With "Squad," though, "I don't think the application we are seeing right now in referring to the four congresswoman is a truly new political meaning," said Emily Brewster, an associate editor at Merriam-Webster. At least not yet.

"It'll be interesting to see in what other situations people will self-identify as squads going forward," she added. "Has this done something to the term? Is it going to make self-identifying with it more complicated or become even more of a badge, or something else?"

For now, people like Brown think the quartet should wield its label as a rallying cry. "The Squad need to claim it for themselves, as a way to raise money for black and brown candidates to run in 2020," Brown said.

The congresswomen are building on cultural notions of a mass sisterhood, said Lilly Goren, a political science professor at Carroll University whose areas of focus include culture.
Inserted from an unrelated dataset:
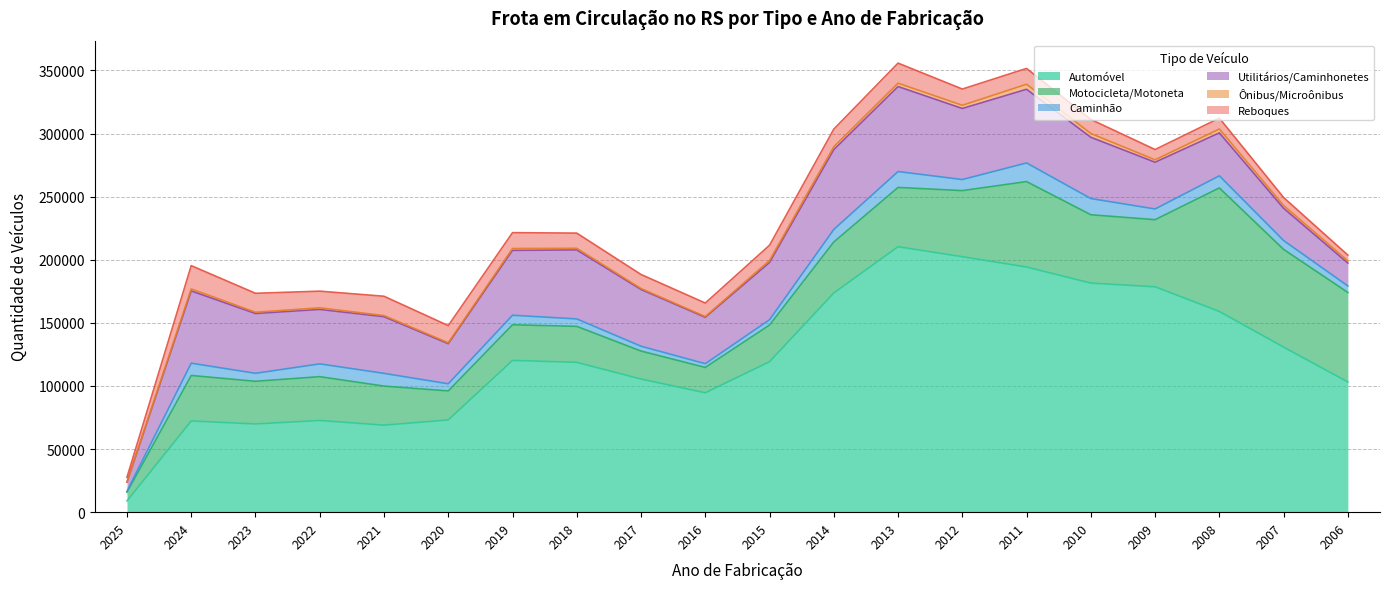

Is the value of Reboques at 2007 greater than the value of Automóvel at 2012?

No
Squad, in this sense, is "about more than the four of them. They are pushing themselves as representatives of voices of not only their own constituents, but a variety of other constituents, of color, younger women, women in general."

"We could use a term like caucus," Goren said, "but again, that also seems less contemporary."

Language naturally evolves. The increased volume of the written word, thanks in part to the Internet, has accelerated that process. Because of its association with youth, perhaps the word "Squad" is unsettling to some people, particularly in the formal and staid settings in which it is being bandied about, Brewster said.

"People have been complaining for many hundreds of years that the youth are destroying English," but the language just grows and gets better, Brewster said.

"On some level," she said, "people are always afraid of change."